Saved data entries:

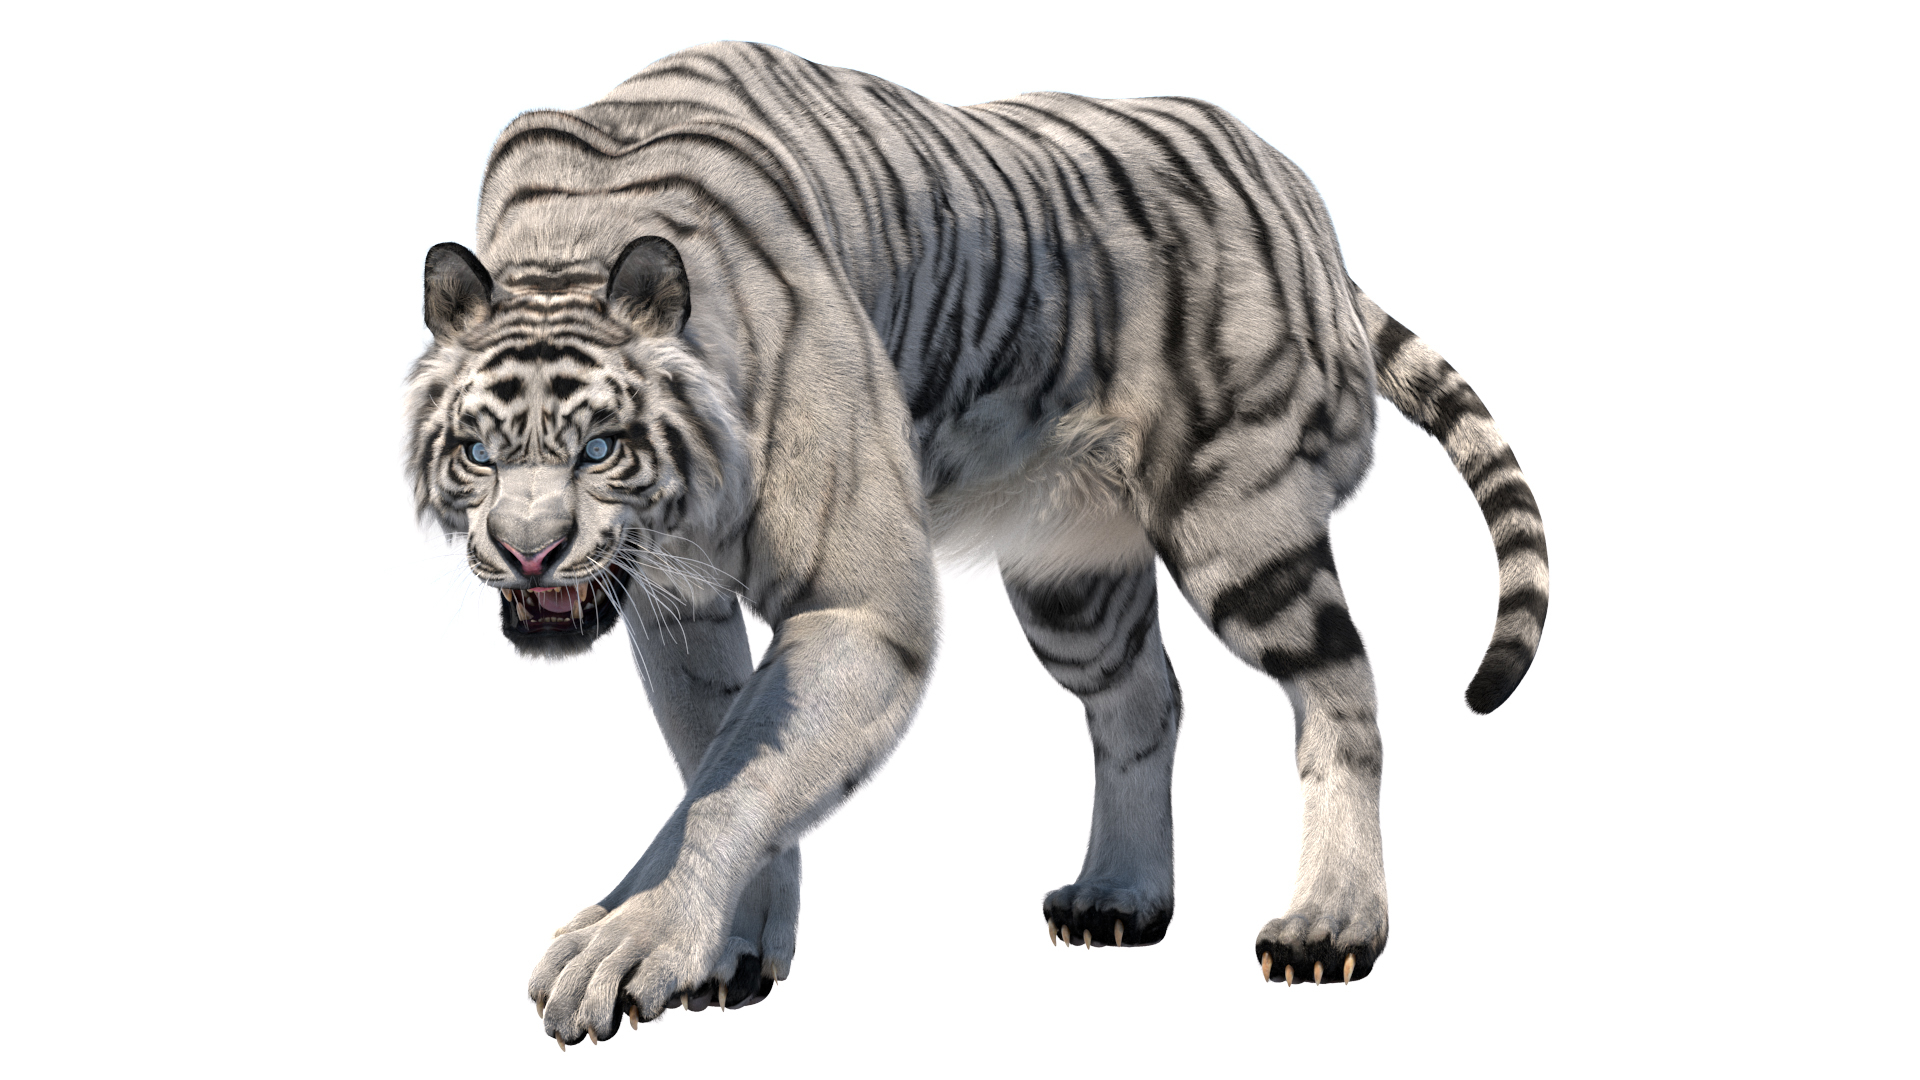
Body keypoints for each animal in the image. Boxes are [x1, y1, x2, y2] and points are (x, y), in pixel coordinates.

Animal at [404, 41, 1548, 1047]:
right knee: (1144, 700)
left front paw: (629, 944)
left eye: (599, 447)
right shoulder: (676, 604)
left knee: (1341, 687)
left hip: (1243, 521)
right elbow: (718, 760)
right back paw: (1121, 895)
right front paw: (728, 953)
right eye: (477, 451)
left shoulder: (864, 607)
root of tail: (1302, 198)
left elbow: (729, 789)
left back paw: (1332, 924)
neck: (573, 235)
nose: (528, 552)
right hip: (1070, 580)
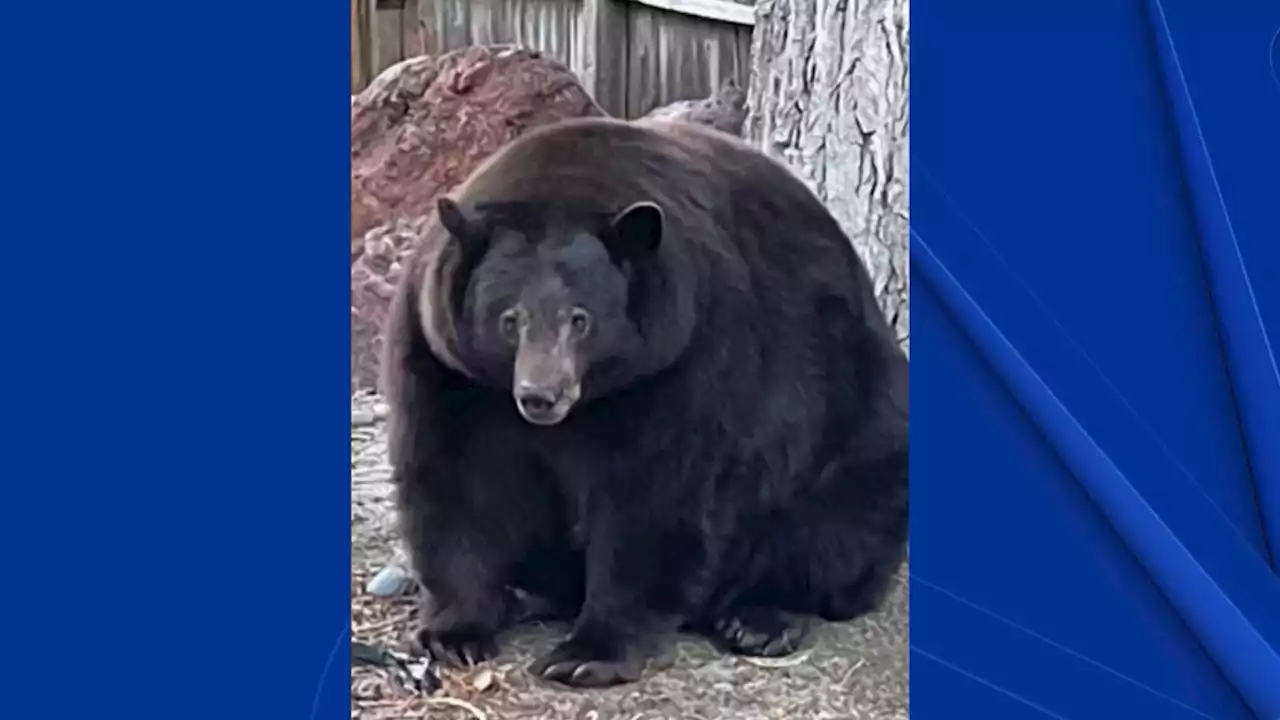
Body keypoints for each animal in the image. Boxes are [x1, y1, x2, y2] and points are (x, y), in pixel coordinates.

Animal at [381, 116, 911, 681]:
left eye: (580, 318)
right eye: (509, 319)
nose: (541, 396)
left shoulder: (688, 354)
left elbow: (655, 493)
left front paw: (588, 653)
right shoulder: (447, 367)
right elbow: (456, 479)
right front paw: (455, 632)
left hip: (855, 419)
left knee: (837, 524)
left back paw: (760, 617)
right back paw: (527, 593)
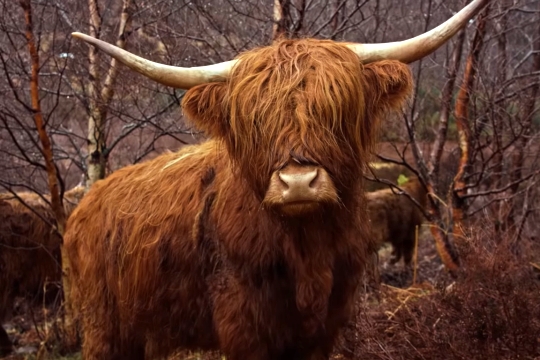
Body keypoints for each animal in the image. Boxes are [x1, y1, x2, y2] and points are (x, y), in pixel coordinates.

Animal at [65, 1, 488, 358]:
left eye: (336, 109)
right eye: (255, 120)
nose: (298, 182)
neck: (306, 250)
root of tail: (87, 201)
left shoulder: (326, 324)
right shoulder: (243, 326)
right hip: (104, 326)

--

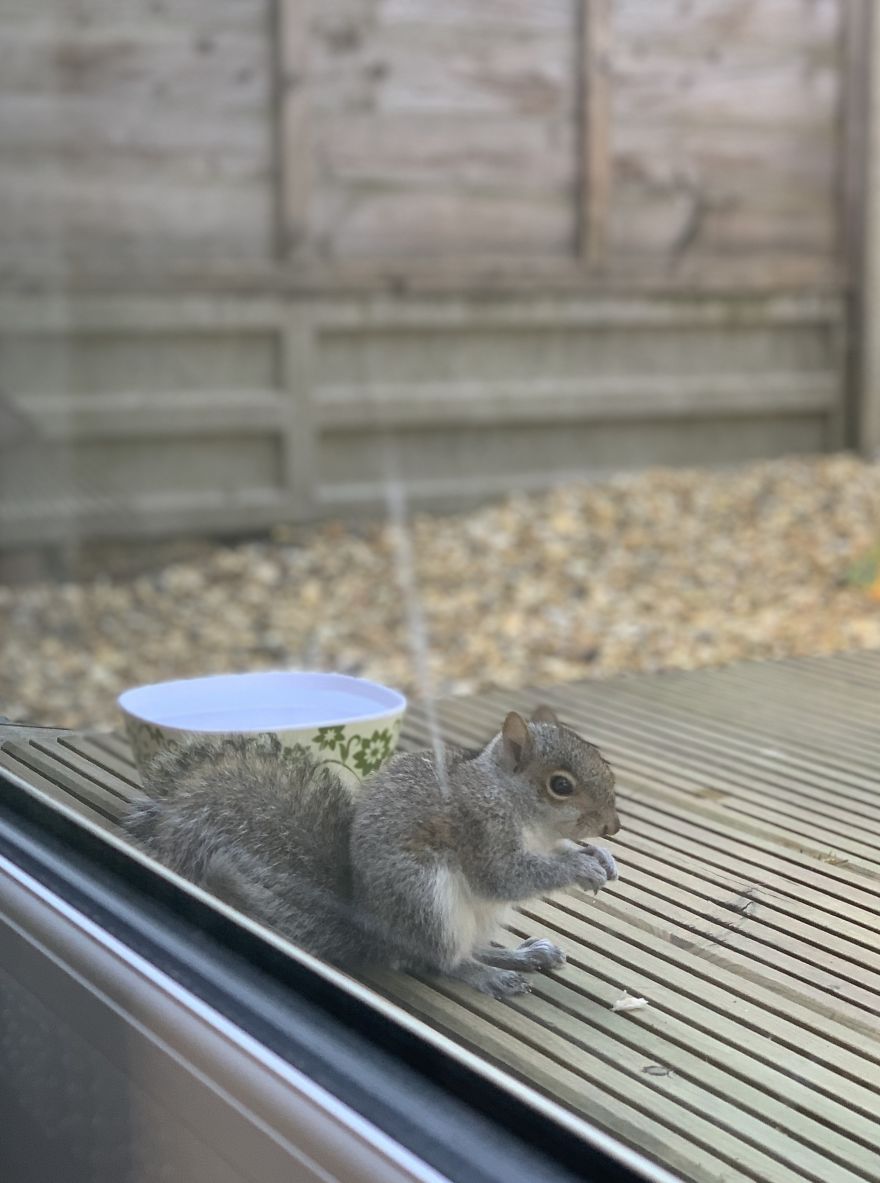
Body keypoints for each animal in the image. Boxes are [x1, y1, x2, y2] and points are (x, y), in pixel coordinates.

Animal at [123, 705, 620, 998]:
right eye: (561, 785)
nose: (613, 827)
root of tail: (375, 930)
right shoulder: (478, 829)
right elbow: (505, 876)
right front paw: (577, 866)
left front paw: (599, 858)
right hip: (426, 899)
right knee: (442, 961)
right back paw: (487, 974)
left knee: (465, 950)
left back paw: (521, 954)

---

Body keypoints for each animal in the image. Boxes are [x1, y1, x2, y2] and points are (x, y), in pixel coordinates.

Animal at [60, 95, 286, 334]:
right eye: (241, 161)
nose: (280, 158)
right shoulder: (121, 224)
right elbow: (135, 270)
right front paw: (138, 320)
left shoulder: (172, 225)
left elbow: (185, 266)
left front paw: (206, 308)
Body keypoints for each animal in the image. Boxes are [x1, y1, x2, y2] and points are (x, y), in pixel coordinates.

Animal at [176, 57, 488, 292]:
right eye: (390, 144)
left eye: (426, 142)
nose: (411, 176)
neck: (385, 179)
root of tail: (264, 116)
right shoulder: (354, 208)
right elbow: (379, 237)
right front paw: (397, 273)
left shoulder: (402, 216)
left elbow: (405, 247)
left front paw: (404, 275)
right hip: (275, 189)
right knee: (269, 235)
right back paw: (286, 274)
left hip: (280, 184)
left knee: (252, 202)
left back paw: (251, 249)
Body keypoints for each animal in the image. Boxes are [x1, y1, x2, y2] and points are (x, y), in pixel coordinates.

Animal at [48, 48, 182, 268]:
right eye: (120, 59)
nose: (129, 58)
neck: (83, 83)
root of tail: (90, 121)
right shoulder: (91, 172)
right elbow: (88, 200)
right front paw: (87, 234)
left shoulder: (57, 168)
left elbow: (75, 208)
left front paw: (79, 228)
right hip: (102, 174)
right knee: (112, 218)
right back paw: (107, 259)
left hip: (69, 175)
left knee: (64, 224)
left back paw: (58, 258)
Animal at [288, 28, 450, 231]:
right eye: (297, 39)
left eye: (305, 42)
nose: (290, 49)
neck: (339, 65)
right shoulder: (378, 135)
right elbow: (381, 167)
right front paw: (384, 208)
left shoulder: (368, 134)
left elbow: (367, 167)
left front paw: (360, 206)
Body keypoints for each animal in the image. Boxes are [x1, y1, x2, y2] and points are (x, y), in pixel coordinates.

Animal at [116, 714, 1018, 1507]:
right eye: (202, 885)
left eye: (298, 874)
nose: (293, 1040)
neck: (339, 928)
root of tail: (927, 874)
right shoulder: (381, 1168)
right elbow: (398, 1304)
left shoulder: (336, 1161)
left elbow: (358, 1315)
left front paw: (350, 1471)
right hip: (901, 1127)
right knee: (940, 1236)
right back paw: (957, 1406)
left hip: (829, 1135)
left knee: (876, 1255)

How to complete this task: Collect the lines of the records that include the string "root".

Task result:
root of tail: (1302, 198)
root of tail: (87, 201)
root of tail: (375, 930)
root of tail: (264, 116)
root of tail: (90, 121)
root of tail: (927, 874)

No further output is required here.